In the Belgica province of Gaul. Situated on a narrow strip of land extending N-S between the marshy valley of the Escaut and the Rhonelle, 5 km S of Valenciennes. This spot, which had previously been the site of a Celtic settlement (Gallic coins) was a crossroads on two ancient routes from Tournai and Mons. In the first half of the 1st c. A.D., at the latest, two monuments were erected here: a temple dedicated to Mars, after whom the site was named, and a large group of bath buildings. In the Late Empire the baths were damaged by fire, probably during the Germanic invasions of the second half of the 3d c., and partly torn down to serve as the foundations of a castellum. This fortress was a purely military installation, not a rampart designed for an existing civilian settlement; the seat of the praefectus laetorum Nerviorum (Not. Dig. 11.2), it also provided quarters for some of the troops under the magister peditum praesentalis. The invasion of Clodion, king of the Franks, which led to the capture of Tournai and Cambrai in 431, probably signified the end of the Roman presence at Famars.

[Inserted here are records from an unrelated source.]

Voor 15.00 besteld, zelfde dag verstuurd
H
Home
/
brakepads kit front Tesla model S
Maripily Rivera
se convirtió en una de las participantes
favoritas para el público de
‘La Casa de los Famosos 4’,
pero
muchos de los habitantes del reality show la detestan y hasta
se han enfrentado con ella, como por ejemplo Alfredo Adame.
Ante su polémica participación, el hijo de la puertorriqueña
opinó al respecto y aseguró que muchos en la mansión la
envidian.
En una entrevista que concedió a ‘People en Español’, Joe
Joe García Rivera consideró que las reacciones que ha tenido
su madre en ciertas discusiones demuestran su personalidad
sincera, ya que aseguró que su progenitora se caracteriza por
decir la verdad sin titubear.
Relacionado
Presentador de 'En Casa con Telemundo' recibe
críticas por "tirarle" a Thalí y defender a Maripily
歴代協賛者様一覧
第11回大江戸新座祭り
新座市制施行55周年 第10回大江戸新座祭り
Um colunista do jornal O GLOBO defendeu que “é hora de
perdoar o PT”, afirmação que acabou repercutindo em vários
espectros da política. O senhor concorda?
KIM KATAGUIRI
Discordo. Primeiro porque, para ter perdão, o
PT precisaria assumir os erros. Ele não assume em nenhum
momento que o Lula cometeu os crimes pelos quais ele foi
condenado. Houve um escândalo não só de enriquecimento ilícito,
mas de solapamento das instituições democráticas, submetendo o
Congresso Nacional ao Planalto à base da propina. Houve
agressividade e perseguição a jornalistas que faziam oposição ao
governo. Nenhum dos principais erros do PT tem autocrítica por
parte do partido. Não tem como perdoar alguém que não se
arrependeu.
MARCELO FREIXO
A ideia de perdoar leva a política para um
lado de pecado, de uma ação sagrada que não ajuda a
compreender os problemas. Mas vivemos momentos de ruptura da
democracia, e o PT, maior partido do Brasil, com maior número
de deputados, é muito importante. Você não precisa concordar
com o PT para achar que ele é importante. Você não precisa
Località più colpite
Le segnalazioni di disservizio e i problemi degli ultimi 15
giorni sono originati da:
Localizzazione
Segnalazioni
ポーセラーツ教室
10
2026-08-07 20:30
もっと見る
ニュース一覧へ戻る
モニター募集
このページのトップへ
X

The sanctuary has not been located, but excavations carried out in the early 19th c. and resumed during WW I have uncovered the remains of the bath buildings and part of the Late Empire walls. Part of the rampart can still be seen. The dimensions and plan of the complex suggest that these were public bath buildings connected with the Temple of Mars. Various structures have been identified: the heated rooms, cold pools, draining channels, and great sewer and, especially in the W section, some very large basins. The finds made at Famars (terra sigillata, fibulas of the first half of the 1st c.) indicate that the Roman occupation of the site goes back to the beginning of the Empire; the baths, which were restored on several occasions, are probably later (2d c.). The water supply may have come from the aqueduct at Artres (9 km S of Famars).

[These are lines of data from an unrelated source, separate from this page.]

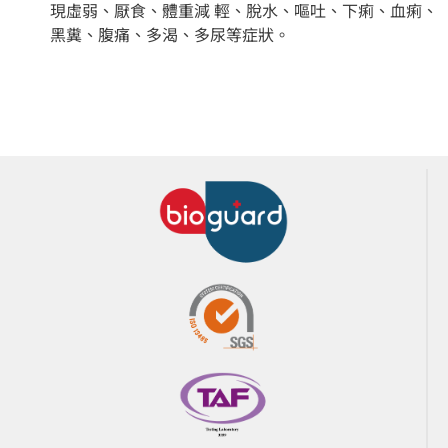
現虛弱、厭食、體重減 輕、脫水、嘔吐、下痢、血痢、
黑糞、腹痛、多渴、多尿等症狀。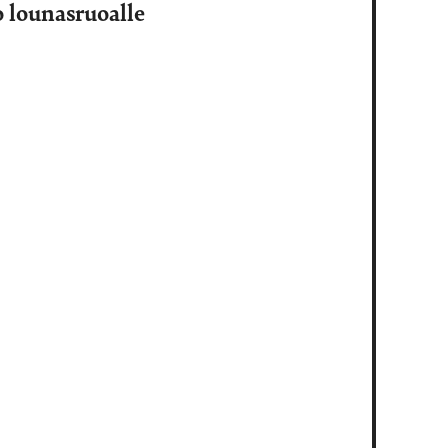
o lounasruoalle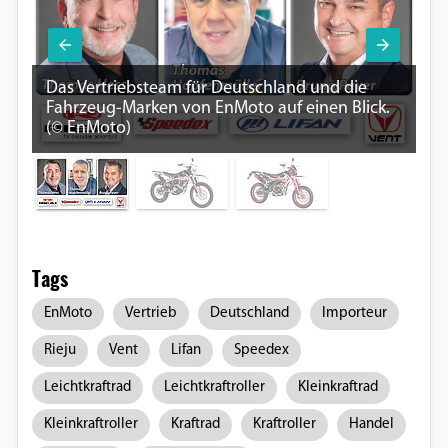
Das Vertriebsteam für Deutschland und die
Im
Fahrzeug-Marken von EnMoto auf einen Blick.
er
(© EnMoto)
En
Tags
EnMoto
Vertrieb
Deutschland
Importeur
Rieju
Vent
Lifan
Speedex
Leichtkraftrad
Leichtkraftroller
Kleinkraftrad
Kleinkraftroller
Kraftrad
Kraftroller
Handel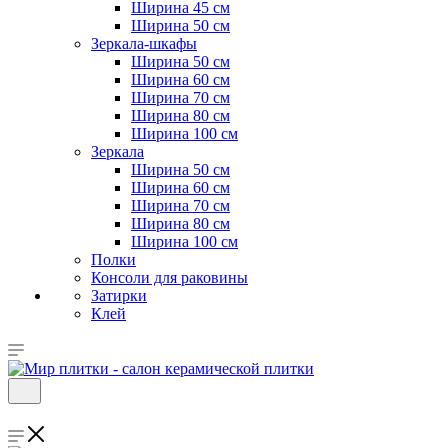
Ширина 45 см
Ширина 50 см
Зеркала-шкафы
Ширина 50 см
Ширина 60 см
Ширина 70 см
Ширина 80 см
Ширина 100 см
Зеркала
Ширина 50 см
Ширина 60 см
Ширина 70 см
Ширина 80 см
Ширина 100 см
Полки
Консоли для раковины
Затирки
Клей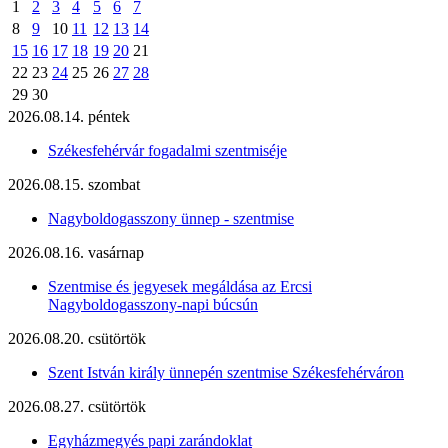
1
2
3
4
5
6
7
8
9
10
11
12
13
14
15
16
17
18
19
20
21
22
23
24
25
26
27
28
29
30
2026.08.14. péntek
Székesfehérvár fogadalmi szentmiséje
2026.08.15. szombat
Nagyboldogasszony ünnep - szentmise
2026.08.16. vasárnap
Szentmise és jegyesek megáldása az Ercsi
Nagyboldogasszony-napi búcsún
2026.08.20. csütörtök
Szent István király ünnepén szentmise Székesfehérváron
2026.08.27. csütörtök
Egyházmegyés papi zarándoklat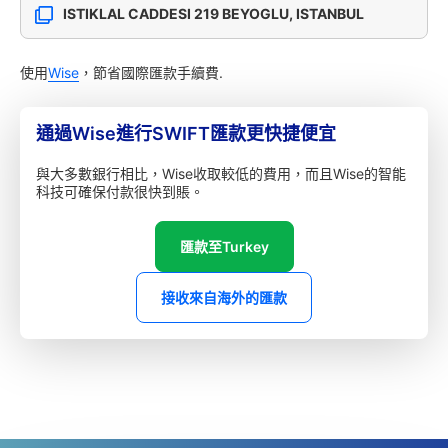
ISTIKLAL CADDESI 219 BEYOGLU, ISTANBUL
使用
Wise
，節省國際匯款手續費.
通過Wise進行SWIFT匯款更快捷便宜
與大多數銀行相比，Wise收取較低的費用，而且Wise的智能
科技可確保付款很快到賬。
匯款至Turkey
接收來自海外的匯款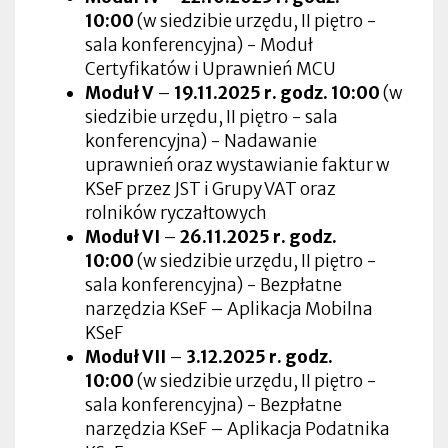
10:00
(w siedzibie urzędu, II piętro -
sala konferencyjna) - Moduł
Certyfikatów i Uprawnień MCU
Moduł V
–
19.11.2025 r.
godz. 10:00
(w
siedzibie urzędu, II piętro - sala
konferencyjna) - Nadawanie
uprawnień oraz wystawianie faktur w
KSeF przez JST i Grupy VAT oraz
rolników ryczałtowych
Moduł VI
–
26.11.2025 r.
godz.
10:00
(w siedzibie urzędu, II piętro -
sala konferencyjna) - Bezpłatne
narzędzia KSeF – Aplikacja Mobilna
KSeF
Moduł VII
–
3.12.
2025 r.
godz.
10:00
(w siedzibie urzędu, II piętro -
sala konferencyjna) - Bezpłatne
narzędzia KSeF – Aplikacja Podatnika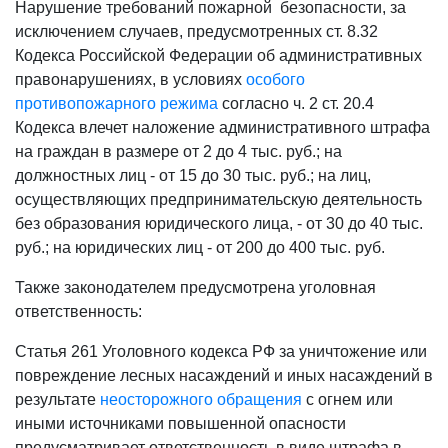
Нарушение требований пожарной безопасности, за
исключением случаев, предусмотренных ст. 8.32
Кодекса Российской Федерации об административных
правонарушениях, в условиях
особого
противопожарного режима
согласно ч. 2 ст. 20.4
Кодекса влечет наложение административного штрафа
на граждан в размере от 2 до 4 тыс. руб.; на
должностных лиц - от 15 до 30 тыс. руб.; на лиц,
осуществляющих предпринимательскую деятельность
без образования юридического лица, - от 30 до 40 тыс.
руб.; на юридических лиц - от 200 до 400 тыс. руб.
Также законодателем предусмотрена уголовная
ответственность:
Статья 261 Уголовного кодекса РФ за уничтожение или
повреждение лесных насаждений и иных насаждений в
результате
неосторожного обращения
с огнем или
иными источниками повышенной опасности
предусматривает ответственность в виде штрафа в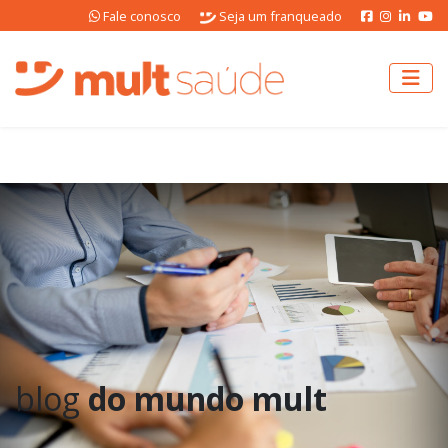
Fale conosco
Seja um franqueado
blog
do mundo mult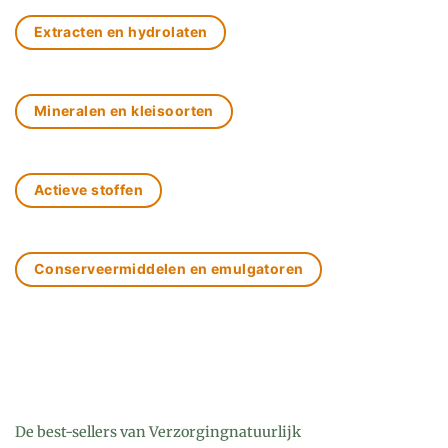
Extracten en hydrolaten
Mineralen en kleisoorten
Actieve stoffen
Conserveermiddelen en emulgatoren
De best-sellers van Verzorgingnatuurlijk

The remains of the W part of the castellum are still standing (the wall is preserved to a height of 2.5 m, and the tower was reused in the corner tower of the Chateau de Pailly). The study of these remains and the continuing excavations give a fairly clear idea of the general plan of the rampart. It was more or less square (105 m to the N, 140 m to the E, 110 m to the S, and 165 m to the W where the wall becomes slightly convex, probably allowing for the presence of buildings next to the baths), and enclosed an area of ca. 1.8 ha. The rampart includes an original wall, relatively narrow (less than 1.8 m), the foundations of which are laid on large quarry-stones and reused architectural blocks.

This first rampart is duplicated over a large part of the original perimeter by a second one, wider (2.3 m) and more carefully built (a mortar of crushed bricks). At the same time some semicircular towers were put up which projected on the outside (every 24 m on the N side). The first wall, hastily built, was probably a makeshift, but the second seems to have been erected according to a systematic design. The fact that the baths, now destroyed, were not yet filled in by the beginning of the Constantinian period (coins) means that the construction of the castellum in its first form dates at the earliest from the end of this period, a time of relative peace when elaborate fortifications were not necessary. On the other hand, we may date the reinforcing of the castellum from the middle of the 4th c., when the recurring Germanic invasions forced Julian, and especially Valentinianus I, to put the defenses of the Empire in order— or, less likely, at the very beginning of the 5th c., the period of the penetration of the Rhine (406).


BIBLIOGRAPHY

H. Guillaume, “L'aqueduc romain de Famars,” Revue du Nord 42 (1960) 353; G. Bersu & W. Unverzagt, “Le castellum de Fanum Martis,” Gallia 19 (1961) 159.